The gift of seeing ourselves as God sees us comes from listening to His Word.

Every attempt to secure life on our terms based in our own performance, achievement, and quality comes crashing down under the weight of God’s Law. For it expresses the divine design of human life. Human life was designed to center on God. Fearing, loving, and trusting in Him provides the only secure foundation for human life. Every turn of our minds and hearts from the Creator who has come to us as Jesus of Nazareth earns us the wrathful eye of Him who made us to be in a community of trust and conversation with Him. He does not spare His anger when we turn into ourselves and turn our backs to Him. But when He sees the lice of our sins on our hearts and minds, He comes with the disinfectant of the blood of our Savior. Through Christ’s resurrection He restores our good conscience by scrubbing us clean.

Thus, when our heavenly Father looks at us who have been brought into Christ’s death and resurrection, He no longer sees the person plagued by sin and death. He no longer sees someone who wants to keep Him at much more than arm’s length or a proper social distance. His own estimation of His baptized, born-again people places the highest worth upon them. When we see ourselves as unworthy of His love or the love of other people, He argues with us. He points to Christ’s cross, where our worth was firmly established by the death of our incarnate Lord. Our Creator did not make junk in the first place, and if we have made ourselves junky by trying to live apart from His plan for life, He died and rose to restore us to true life as a member of His family. Since He has concluded we are not junk, we should not disagree.

His forgiveness of all our sins means we look very good—as did Adam and Eve at creation—to our Creator once again. His gift of life and salvation means we no longer need to fret about how we look to Him. He looks on us as those who have died and risen with our Lord Jesus.

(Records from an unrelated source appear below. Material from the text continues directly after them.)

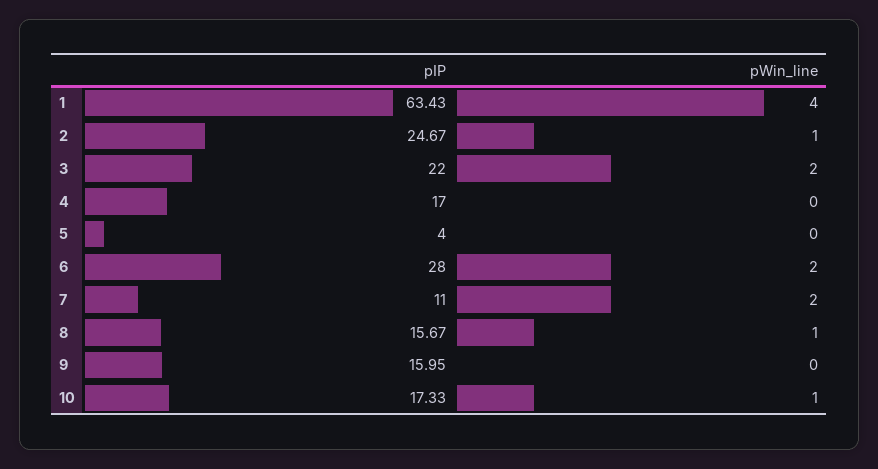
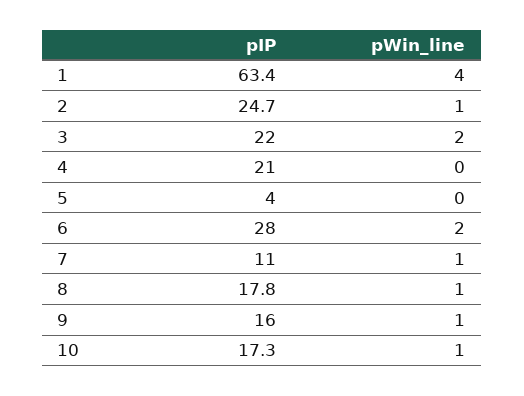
  {
    "pIP": {
      "1": 63.43,
      "2": 24.67,
      "3": 22,
-     "4": 17,
+     "4": 21,
      "5": 4,
      "6": 28,
      "7": 11,
-     "8": 15.67,
+     "8": 17.8,
      "9": 15.95,
      "10": 17.33
    },
    "pWin_line": {
      "1": 4,
      "2": 1,
      "3": 2,
      "4": 0,
      "5": 0,
      "6": 2,
-     "7": 2,
+     "7": 1,
      "8": 1,
-     "9": 0,
+     "9": 1,
      "10": 1
    }
  }

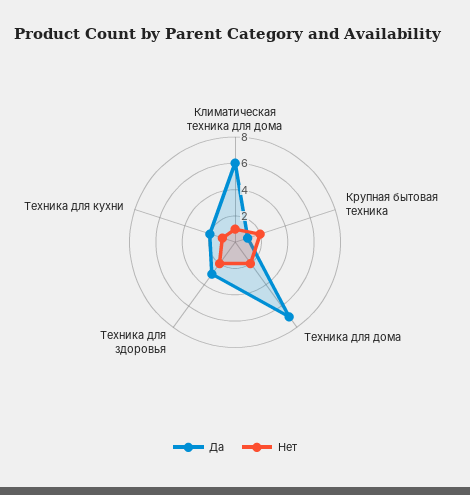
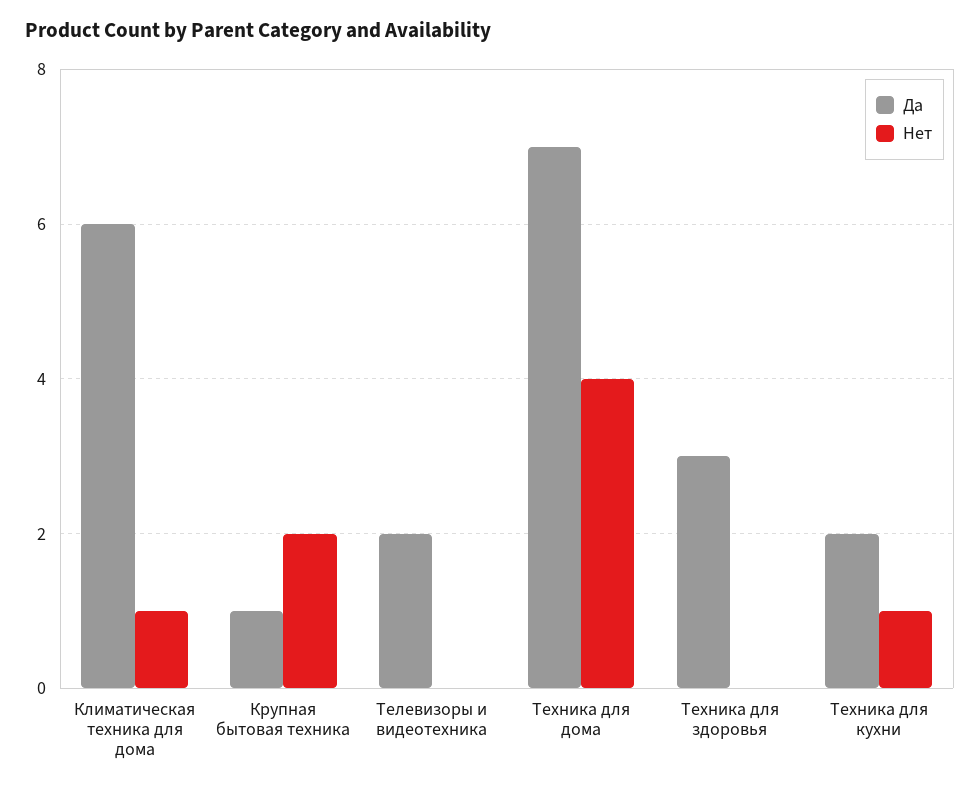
  {
    "Да": {
      "Климатическая техника для дома": 6,
      "Крупная бытовая техника": 1,
      "Техника для дома": 7,
      "Техника для здоровья": 3,
-     "Техника для кухни": 2
+     "Техника для кухни": 2,
+     "Телевизоры и видеотехника": 2
    },
    "Нет": {
      "Климатическая техника для дома": 1,
      "Крупная бытовая техника": 2,
-     "Техника для дома": 2,
+     "Техника для дома": 4,
-     "Техника для здоровья": 2,
+     "Техника для здоровья": 0,
-     "Техника для кухни": 1
+     "Техника для кухни": 1,
+     "Телевизоры и видеотехника": 0
    }
  }

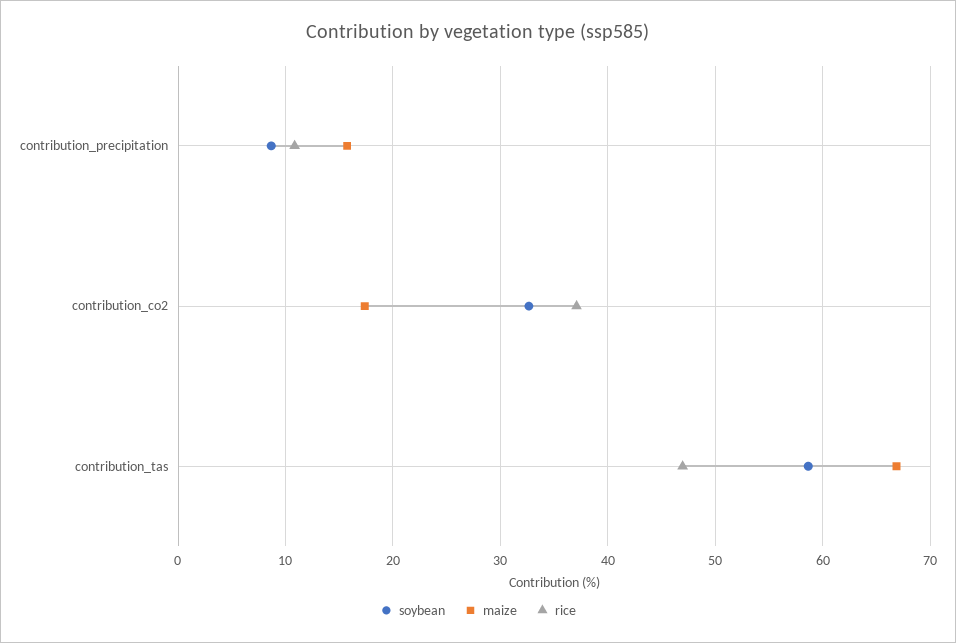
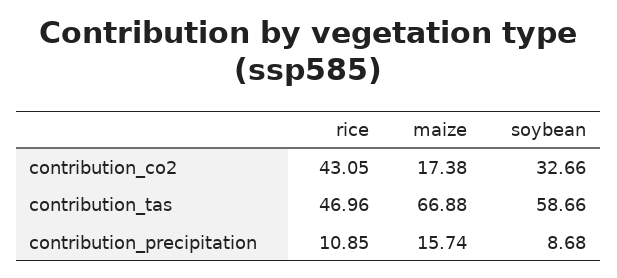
  {
    "soybean": {
      "contribution_precipitation": 8.68,
      "contribution_co2": 32.66,
      "contribution_tas": 58.66
    },
    "maize": {
      "contribution_precipitation": 15.74,
      "contribution_co2": 17.38,
      "contribution_tas": 66.88
    },
    "rice": {
      "contribution_precipitation": 10.85,
-     "contribution_co2": 37,
+     "contribution_co2": 43.05,
      "contribution_tas": 46.96
    }
  }

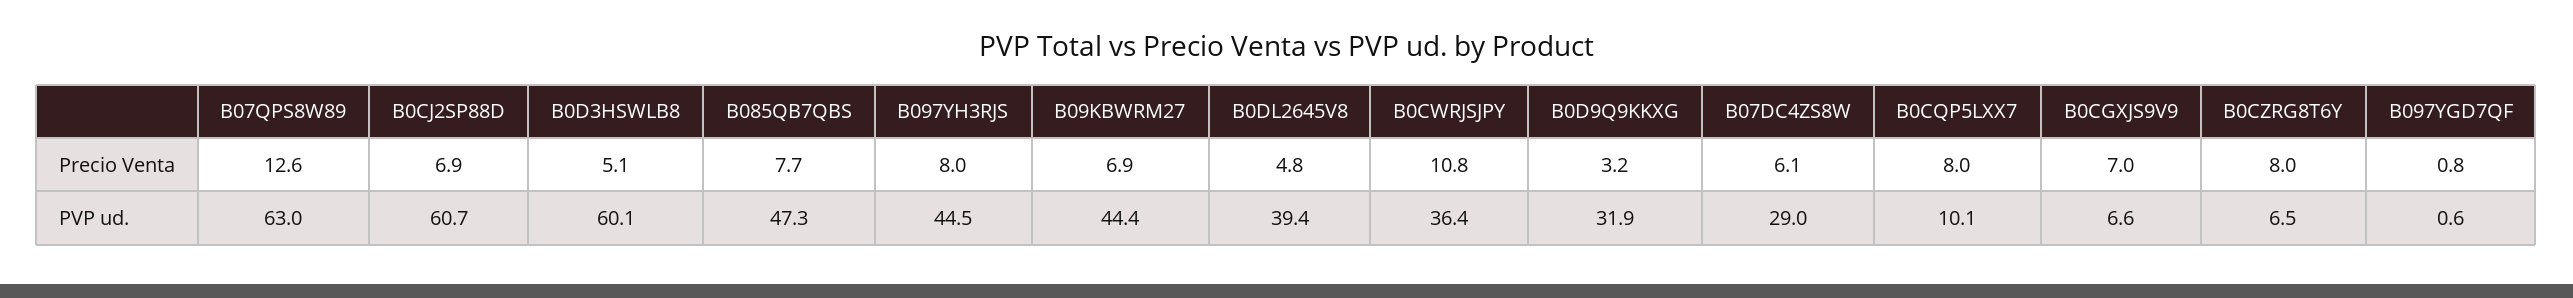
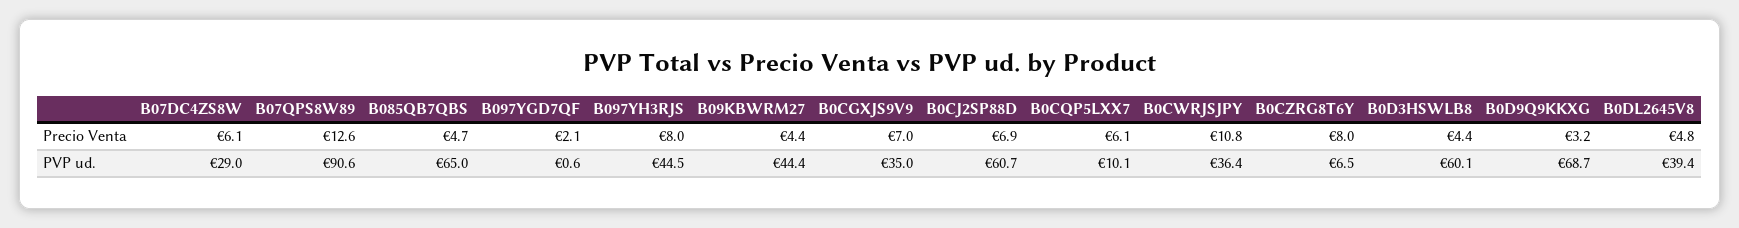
  {
    "B07QPS8W89": {
      "Precio Venta": 12.6,
-     "PVP ud.": 63
+     "PVP ud.": 90.6
    },
    "B0CJ2SP88D": {
      "Precio Venta": 6.9,
      "PVP ud.": 60.7
    },
    "B0D3HSWLB8": {
-     "Precio Venta": 5.1,
+     "Precio Venta": 4.4,
      "PVP ud.": 60.1
    },
    "B085QB7QBS": {
-     "Precio Venta": 7.7,
+     "Precio Venta": 4.7,
-     "PVP ud.": 47.3
+     "PVP ud.": 65
    },
    "B097YH3RJS": {
      "Precio Venta": 8,
      "PVP ud.": 44.5
    },
    "B09KBWRM27": {
-     "Precio Venta": 6.9,
+     "Precio Venta": 4.4,
      "PVP ud.": 44.4
    },
    "B0DL2645V8": {
      "Precio Venta": 4.8,
      "PVP ud.": 39.4
    },
    "B0CWRJSJPY": {
      "Precio Venta": 10.8,
      "PVP ud.": 36.4
    },
    "B0D9Q9KKXG": {
      "Precio Venta": 3.2,
-     "PVP ud.": 31.9
+     "PVP ud.": 68.7
    },
    "B07DC4ZS8W": {
      "Precio Venta": 6.1,
      "PVP ud.": 29
    },
    "B0CQP5LXX7": {
-     "Precio Venta": 8,
+     "Precio Venta": 6.1,
      "PVP ud.": 10.1
    },
    "B0CGXJS9V9": {
      "Precio Venta": 7,
-     "PVP ud.": 6.6
+     "PVP ud.": 35
    },
    "B0CZRG8T6Y": {
      "Precio Venta": 8,
      "PVP ud.": 6.5
    },
    "B097YGD7QF": {
-     "Precio Venta": 0.8,
+     "Precio Venta": 2.1,
      "PVP ud.": 0.6
    }
  }

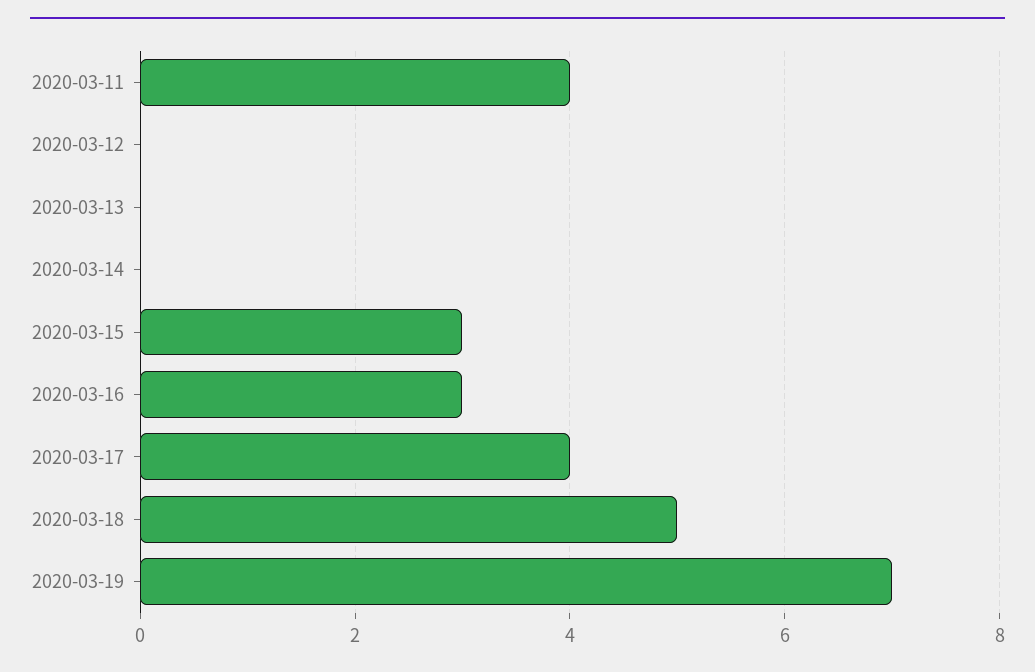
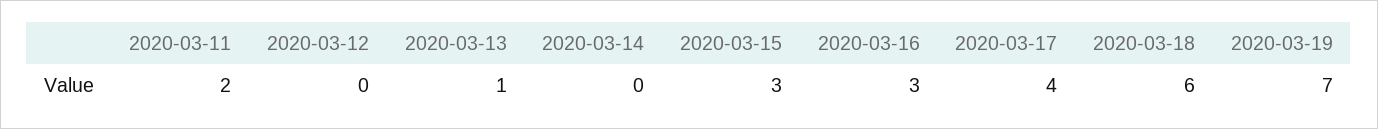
  {
-   "2020-03-11": 4,
+   "2020-03-11": 2,
    "2020-03-12": 0,
-   "2020-03-13": 0,
+   "2020-03-13": 1,
    "2020-03-14": 0,
    "2020-03-15": 3,
    "2020-03-16": 3,
    "2020-03-17": 4,
-   "2020-03-18": 5,
+   "2020-03-18": 6,
    "2020-03-19": 7
  }

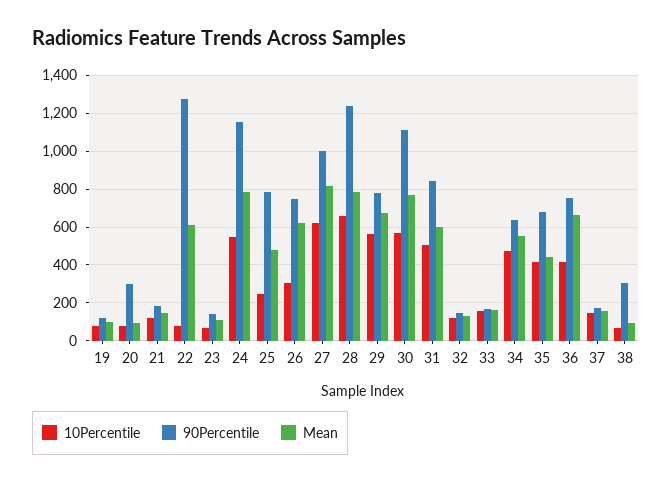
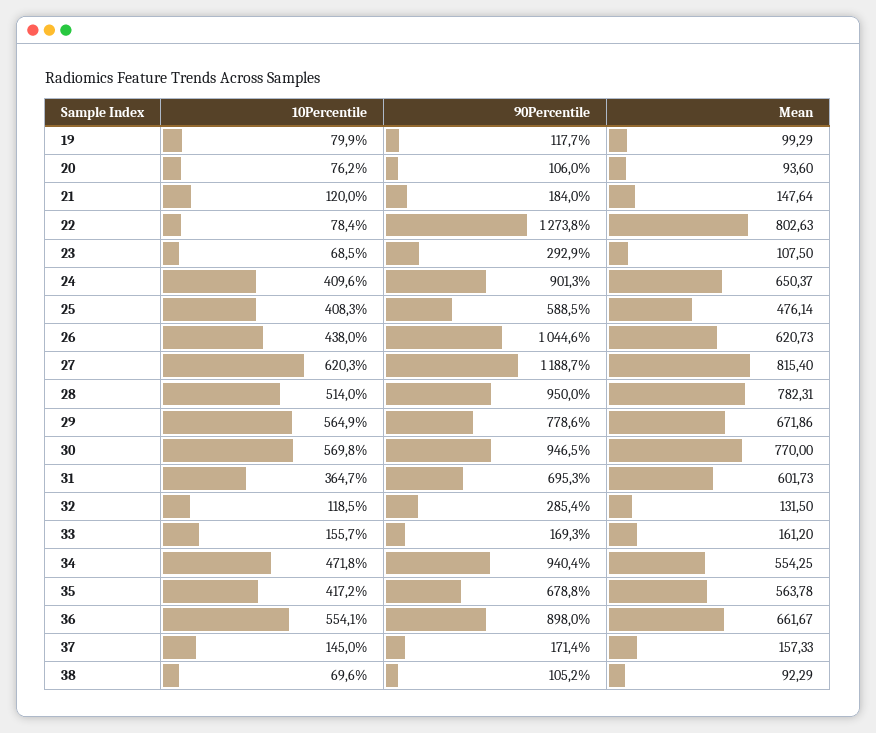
  {
    "10Percentile": {
      "19": 79.9,
      "20": 76.2,
      "21": 120,
      "22": 78.4,
      "23": 68.5,
-     "24": 550,
+     "24": 409.6,
-     "25": 250,
+     "25": 408.3,
-     "26": 300,
+     "26": 438,
      "27": 620.3,
-     "28": 650,
+     "28": 514,
      "29": 564.9,
      "30": 569.8,
-     "31": 500,
+     "31": 364.7,
      "32": 118.5,
      "33": 155.7,
      "34": 471.8,
      "35": 417.2,
-     "36": 400,
+     "36": 554.1,
      "37": 145,
      "38": 69.6
    },
    "90Percentile": {
      "19": 117.7,
-     "20": 300,
+     "20": 106,
      "21": 184,
      "22": 1273.8,
-     "23": 150,
+     "23": 292.9,
-     "24": 1150,
+     "24": 901.3,
-     "25": 800,
+     "25": 588.5,
-     "26": 750,
+     "26": 1044.6,
-     "27": 1000,
+     "27": 1188.7,
-     "28": 1250,
+     "28": 950,
      "29": 778.6,
-     "30": 1100,
+     "30": 946.5,
-     "31": 850,
+     "31": 695.3,
-     "32": 150,
+     "32": 285.4,
      "33": 169.3,
-     "34": 650,
+     "34": 940.4,
      "35": 678.8,
-     "36": 750,
+     "36": 898,
      "37": 171.4,
-     "38": 300
+     "38": 105.2
    },
    "Mean": {
      "19": 99.29,
      "20": 93.6,
      "21": 147.64,
-     "22": 600,
+     "22": 802.63,
      "23": 107.5,
-     "24": 800,
+     "24": 650.37,
      "25": 476.14,
      "26": 620.73,
      "27": 815.4,
      "28": 782.31,
      "29": 671.86,
      "30": 770,
      "31": 601.73,
      "32": 131.5,
      "33": 161.2,
      "34": 554.25,
-     "35": 450,
+     "35": 563.78,
      "36": 661.67,
      "37": 157.33,
      "38": 92.29
    }
  }

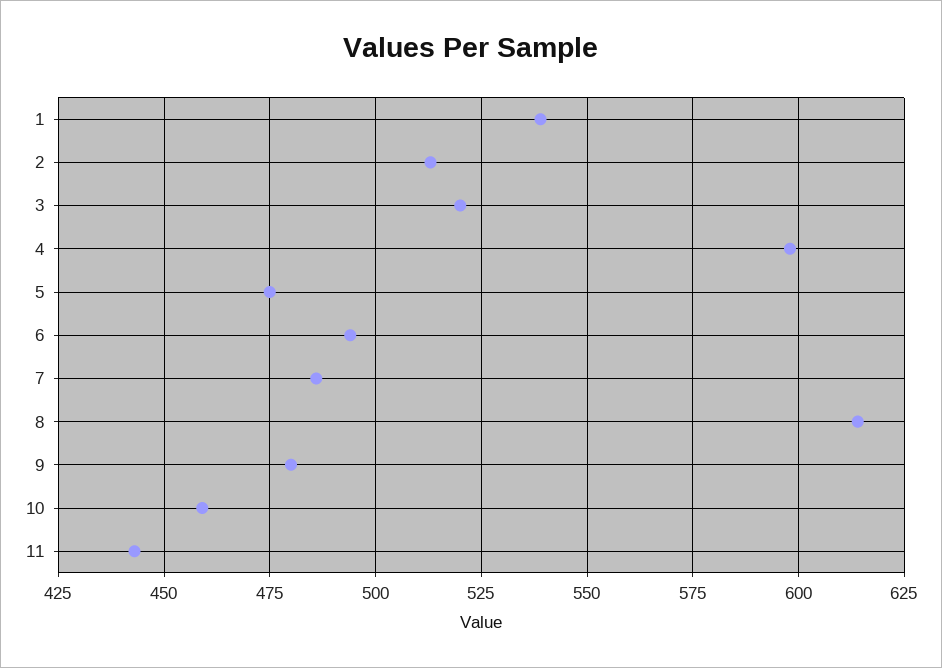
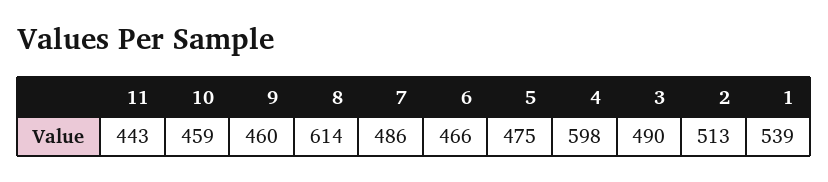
  {
    "1": 539,
    "2": 513,
-   "3": 520,
+   "3": 490,
    "4": 598,
    "5": 475,
-   "6": 495,
+   "6": 466,
    "7": 486,
    "8": 614,
-   "9": 480,
+   "9": 460,
    "10": 459,
    "11": 443
  }

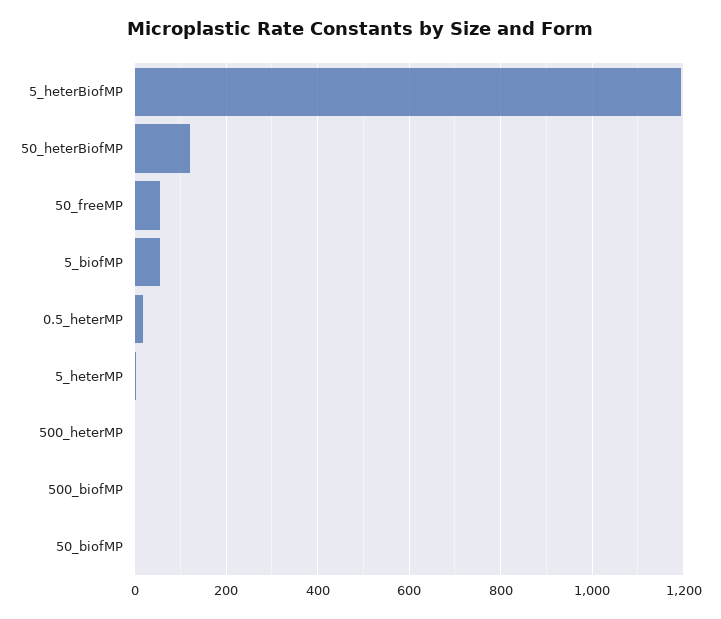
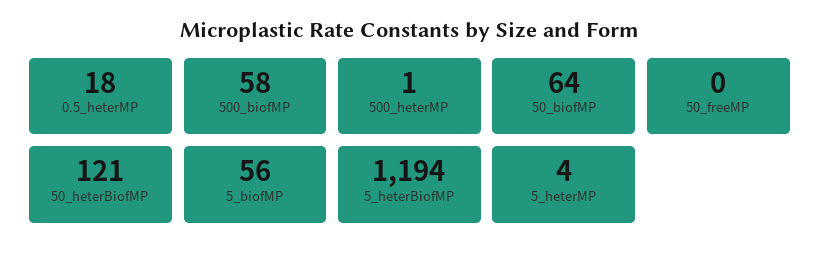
  {
    "5_heterBiofMP": 1194,
    "50_heterBiofMP": 121,
-   "50_freeMP": 60,
+   "50_freeMP": 0,
    "5_biofMP": 56,
    "0.5_heterMP": 18,
    "5_heterMP": 4,
    "500_heterMP": 1,
-   "500_biofMP": 0,
+   "500_biofMP": 58,
-   "50_biofMP": 0
+   "50_biofMP": 64
  }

We can concentrate on projecting this new image that Christ is sharing with us for those around us to behold.

His forgiveness of all our sins means we look very good—as did Adam and Eve at creation—to our Creator once again.

This means we project the love, care, and concern we have received from our Lord into the lives of others. We indeed are but pale reflections of the self-sacrificing, ever-ready openness and eagerness to help and befriend in needs of all kinds that we experience in Jesus’s own life. But reflections we are, and other people notice something of that in us. Even before we speak of Him, people perceive something different in both our peace of mind in the midst of turmoil or trouble and our readiness to listen, to support, to encourage, to aid—and even to forgive—those around us.

Being able to look at ourselves from the perspective of others, we will sense they do see the lice on our bonnets. We do not want them to think we are unhealthy folks to be near, but we also recognize the impact and value of being open and honest about the beasties which still plague our lives. This kind of courage and honesty arises from our trust that Christ gives us our substance and our worth, our integrity that drives out the sin which too readily identifies us as unpleasant associates. Trusting the Word of forgiveness, we enter the lives of those around us with the recognition that our vulnerability to temptation and to tribulations of various kinds exposes not only our failure but also God’s mercy. We neither cultivate nor flaunt our failure to live according to God’s plan, but we do not deny that we continue to be those who need forgiveness of sins and the gift of new life each day.

Those around us need to know we see ourselves as our Lord now sees us, children of our heavenly Father, the rescued and restored people who have been raised to walk in the footsteps of Christ. Others need to get at least a glimpse in our lives of the workings of our God and the awe-inspiring renewal of the life of joy and peace trusting in Christ produces. When we exercise the gift of seeing ourselves as others see us, we are enabled to pass many other gifts on to those around us, especially the gift of trusting as well as fearing and loving our life-restoring God and Savior above all else.